By showing love to strangers, aliens, you
might entertain angels without knowing it

1Keep on loving each other as brothers. 2Do not forget to entertain strangers, for by so doing some people have entertained angels without knowing it. 3Remember those in prison as if you were their fellow prisoners, and those who are mistreated as if you yourselves were suffering. —Hebrews 13:1-3 (NRSV)
33When an alien lives with you in your land, do not mistreat him. 34The alien living with you must be treated as one of your native-born. Love him as yourself, for you were aliens in Egypt. I am the LORD your God. —Leviticus 19:33-34 (NRSV)
I have just returned from a very informative and engaging workshop in El Paso on immigration issues. The workshop, titled “Embracing my Neighbor,” was sponsored by the Methodist Border Mission Network, a group of bishops, district superintendents, pastors, and laypeople who serve on both sides of the United States-Mexico border with either The United Methodist Church or The Methodist Church of Mexico.

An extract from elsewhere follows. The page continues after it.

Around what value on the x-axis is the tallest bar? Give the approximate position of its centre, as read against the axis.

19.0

I discovered that participants at the workshop held and expressed several different opinions concerning the complex and controversial subject of immigration. Many people attending the workshop went away with new questions and answers.
However, what seemed to receive universal agreement with the participants was the need to keep on loving each other, especially the stranger, the alien living among us. (See the Bible verses above.)

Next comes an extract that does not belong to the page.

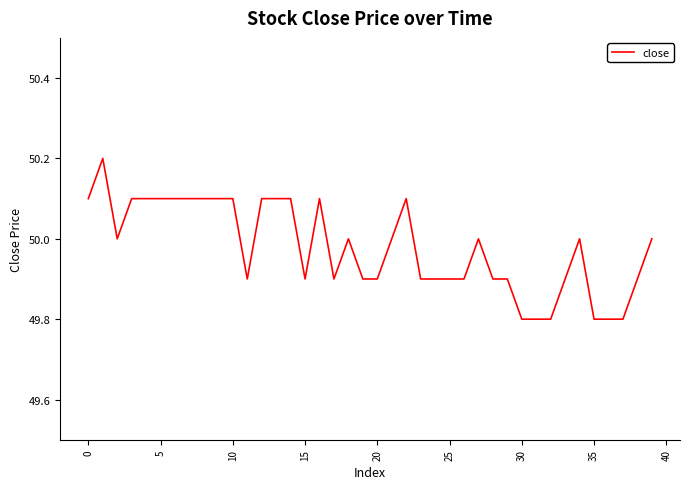

Does the chart have visible grid lines?

No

The moving reports of the tragic deaths in Arizona of those people seeking a new start in the United States, the tearful anecdotes of the financial hardships in Mexico of those women and children deported to that country, the stirring testimonies of human beings from all over desiring legal entry but receiving bureaucratic obfuscation, and the frustrated words of law enforcement officers describing the human problems of immigration as bigger than all of them—these and other stories remind us that the immigration conundrum involves not just a set of political, legal and financial issues but also real human issues.

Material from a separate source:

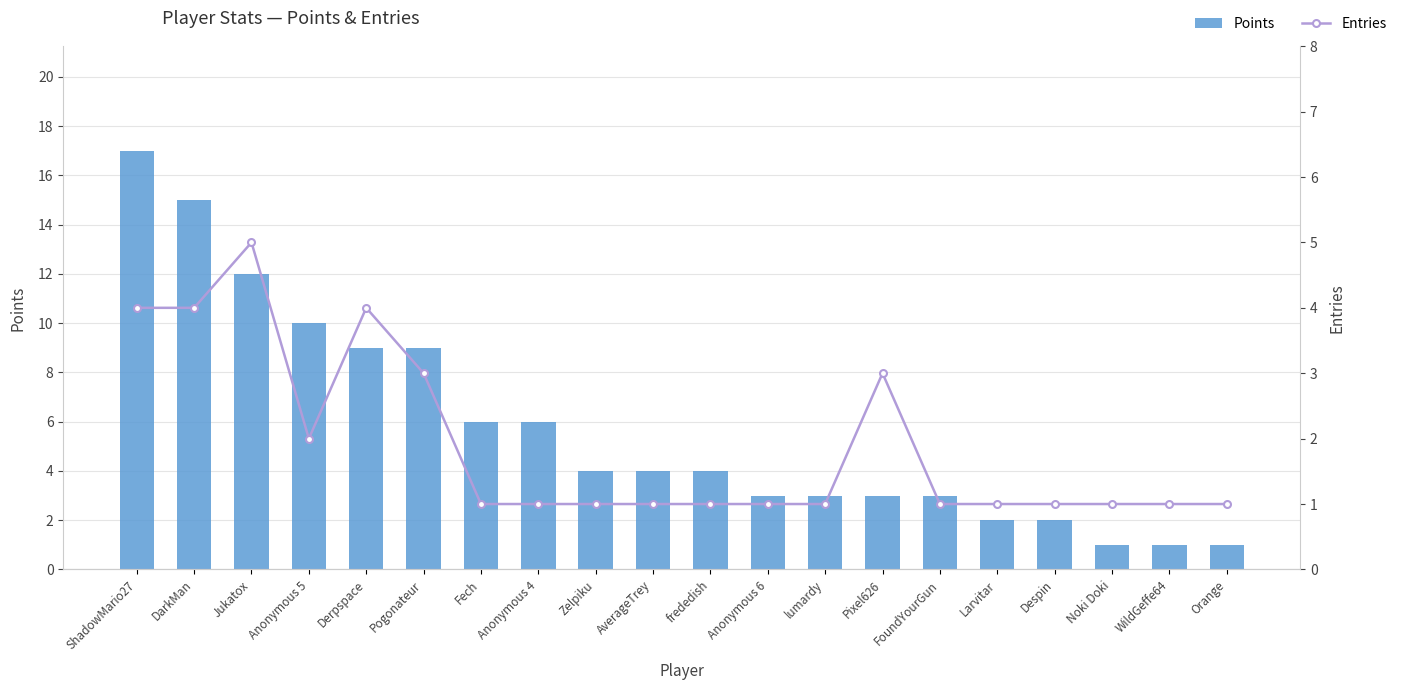

Which series has the largest range (max minus min)?

Points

Those arrested, those working, those waiting—each has a human face and a name. As Christians who seek to receive, incarnate and pass on God’s love as experienced in Jesus Christ, we are mandated to find ways to entertain strangers, to treat them as we would want to be treated, to love them as ourselves.
I understand that immigration laws with appropriate enforcement are necessary in our flawed world. I support the need for those laws. Yet, those laws and that enforcement need to be as humane and merciful as possible. We Christians seek that goal in all our nation’s laws and their enforcement.
So, whatever your political leanings may be, whatever candidate you are supporting, pray about the plight of those most directly affected by the immigration crisis. Work for the welfare of those who are suffering.
In your action on this difficult and complex immigration problem, as a disciple of Jesus, bestow some love upon the strangers among us. Learn their names and the names of their children. Listen to their stories. Care for them as you would want to receive care.
In that way you may find that you “entertain angels without knowing it.” You may find that your receive more from God than you give away.